What is Unit Testing
Unit testing is rooted in software development and is aimed at maintaining quality code as a project develops and grows over time. As code grows over time, the idea is to isolate individual code modules and test that they perform as expected and at an acceptably performant level.
There are a few principles behind the concept of unit testing:
- Isolation
- Tests focus on a single unit of code like a function or method.
- External dependencies should be mocked or stubbed to ensure isolation. Practically this means fixing the incoming information the code requires so that the test is conducted on the code itself rather than other bits of code.
-
Automation
- Tests should be run frequently and automatically, often this entails using a CI/CD platform to run tests on actions like a pull request or merge etc.
-
Repeatability
- It goes without saying but a test should produce repeatable results. A test that sometimes passes and sometimes fails (perhaps due to timeout error happening periodically) should be addressed.
-
Self-Checking
- Tests should have clear pass/fail criteria built in to avoid the need for manual oversight on the test result.

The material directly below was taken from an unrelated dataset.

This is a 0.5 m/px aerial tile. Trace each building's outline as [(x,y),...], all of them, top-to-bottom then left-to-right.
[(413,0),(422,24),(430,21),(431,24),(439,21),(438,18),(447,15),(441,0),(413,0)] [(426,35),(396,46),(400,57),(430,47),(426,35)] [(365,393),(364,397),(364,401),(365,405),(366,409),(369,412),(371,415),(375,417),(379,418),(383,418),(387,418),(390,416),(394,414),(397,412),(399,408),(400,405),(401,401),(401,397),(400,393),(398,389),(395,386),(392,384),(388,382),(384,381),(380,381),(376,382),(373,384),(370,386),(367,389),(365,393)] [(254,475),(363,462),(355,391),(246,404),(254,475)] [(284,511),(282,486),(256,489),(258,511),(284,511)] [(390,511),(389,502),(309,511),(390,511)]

Applying Unit Testing to Data
Unit testing principles, though rooted in traditional software development, are incredibly valuable in the data engineering world. While the core concepts remain the same, their application can vary depending on the tools and technologies at hand.

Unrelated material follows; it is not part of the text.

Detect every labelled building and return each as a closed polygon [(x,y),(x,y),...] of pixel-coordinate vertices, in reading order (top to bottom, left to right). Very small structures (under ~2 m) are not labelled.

Take the principle of isolation, for instance. In a data context, this might look different from its original software development conception, but it's no less important. We can apply this principle across various tools, though the degree of adherence may vary.

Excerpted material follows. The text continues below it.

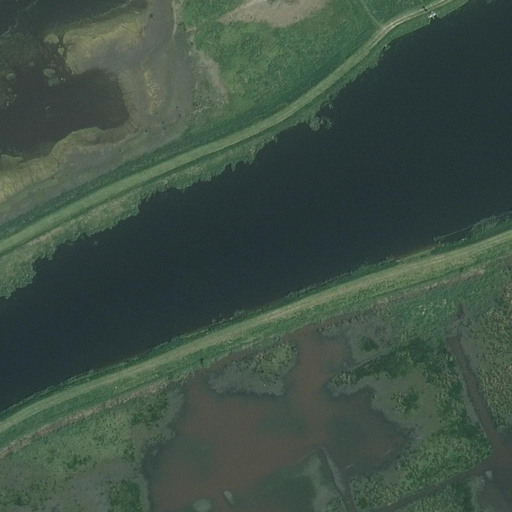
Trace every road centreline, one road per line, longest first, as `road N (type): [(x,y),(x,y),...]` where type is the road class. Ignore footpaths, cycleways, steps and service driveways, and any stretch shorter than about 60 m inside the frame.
road 1 (track): [(511,239),(360,288),(0,433)]
road 2 (track): [(386,26),(277,117),(0,254)]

For example, when working with Python, we might test a transformation function in a way that closely mirrors traditional unit testing. We'd provide mock values, run them through the function, and check if the outcome matches our expectations. This approach is a pretty faithful adaptation of unit testing principles to data work.
SQL queries can also be subject to similar testing methods. We can feed mock values into a query and compare the results against expected outcomes. However, the ability to perform these tests often depends on the available software. Tools like utPLSQL for Oracle, for instance, can be useful for facilitating SQL-based unit testing.
In a data context, we need to consider additional testing scenarios that might not arise in traditional software development. For instance, we might want to test data outputs or changes in the state of a table. Are new rows appearing as expected? Are existing rows updating correctly? These are considerations that might mean the need to expand the scope of unit testing in the data context.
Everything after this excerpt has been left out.